Four Attack Surfaces in Modern Development

The attack surface in modern software development does not have a single entry point. According to TechRadar, it has four, two of which are detailed:

  • Code creation in the IDE – Agents generate code faster than any review process was designed to absorb. Security must live where the code lives.
  • Build and CI/CD phase – Every commit and deployment introduces potential vulnerabilities. The source notes that the article from TechRadar lists four surfaces but only these two are fully described in the excerpt.

The remaining two surfaces are implied but not elaborated in the provided source text. The overall message is that the attack surface is vast and growing.

The Need for Continuous Security

TechRadar argues that traditional AppSec was designed for a world that no longer exists. What is needed now is security that is continuous, embedded directly into development workflows, and capable of assessing real-world exploitability and remediating it in real time. Fixed cycles and delayed feedback are luxuries the current threat landscape cannot afford.

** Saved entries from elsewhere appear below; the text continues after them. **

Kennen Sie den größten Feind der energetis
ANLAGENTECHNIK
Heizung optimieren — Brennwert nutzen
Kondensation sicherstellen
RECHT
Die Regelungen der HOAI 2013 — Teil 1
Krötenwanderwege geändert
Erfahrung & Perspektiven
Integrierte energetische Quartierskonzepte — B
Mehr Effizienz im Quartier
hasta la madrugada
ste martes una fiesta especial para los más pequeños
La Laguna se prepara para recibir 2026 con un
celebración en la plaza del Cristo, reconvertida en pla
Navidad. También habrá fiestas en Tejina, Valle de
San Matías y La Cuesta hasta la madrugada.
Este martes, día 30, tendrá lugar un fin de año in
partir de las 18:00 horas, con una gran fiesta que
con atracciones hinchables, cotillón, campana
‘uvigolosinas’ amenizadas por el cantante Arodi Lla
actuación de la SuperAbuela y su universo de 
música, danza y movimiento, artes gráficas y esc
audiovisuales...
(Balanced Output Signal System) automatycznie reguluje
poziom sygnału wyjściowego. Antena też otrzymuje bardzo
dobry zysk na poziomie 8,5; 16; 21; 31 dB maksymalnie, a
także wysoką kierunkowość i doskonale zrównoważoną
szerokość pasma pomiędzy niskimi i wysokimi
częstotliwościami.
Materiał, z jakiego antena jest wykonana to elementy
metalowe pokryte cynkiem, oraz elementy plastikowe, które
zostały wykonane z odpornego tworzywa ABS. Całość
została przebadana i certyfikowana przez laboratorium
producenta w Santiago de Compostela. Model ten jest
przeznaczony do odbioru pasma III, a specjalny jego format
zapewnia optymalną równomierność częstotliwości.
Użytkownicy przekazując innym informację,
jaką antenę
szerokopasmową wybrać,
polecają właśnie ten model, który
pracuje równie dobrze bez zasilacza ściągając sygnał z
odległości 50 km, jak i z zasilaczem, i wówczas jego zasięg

The article from TechRadar also introduces the concept of the ADLC (Agentic Development Life Cycle). As this new lifecycle takes shape, the gap between identification and remediation is expanding fast. Security programs that focus heavily on finding vulnerabilities without improving how they are prioritized and fixed will struggle to keep pace.

A small percentage of insecure code might sound manageable, but TechRadar warns that multiplied across millions of lines, it becomes a massive potential attack surface. Every line of code generated at machine speed is another line that needs to be secured at machine speed. Coordinated disclosure and patch management help at the margins, but they do not touch the mountain of vulnerabilities already sitting in production: dormant, deprioritized, and increasingly easy to reach.

Area Traditional Approach Required Change
Risk prioritization Rely on severity scores Incorporate real-world exploitability
Security integration Periodic reviews Continuous, embedded in CI/CD
Vulnerability backlog Defer fixes Real-time remediation

For enterprise technology leaders, the implication is clear: the AI-driven threat landscape demands a fundamental shift in how software security is practiced. The same AI that accelerates development also accelerates attacks. Organizations that fail to embed continuous security into their development lifecycles risk falling behind attackers who are already using tools like Mythos to find and exploit hidden weaknesses.

TechRadar's report serves as a wake-up call. The 81% of teams knowingly shipping broken code must now reckon with an adversary that can turn those deferred vulnerabilities into live exploits faster than ever. The question is not whether to fix the backlog, but how quickly security can be woven into the fabric of every line of code written.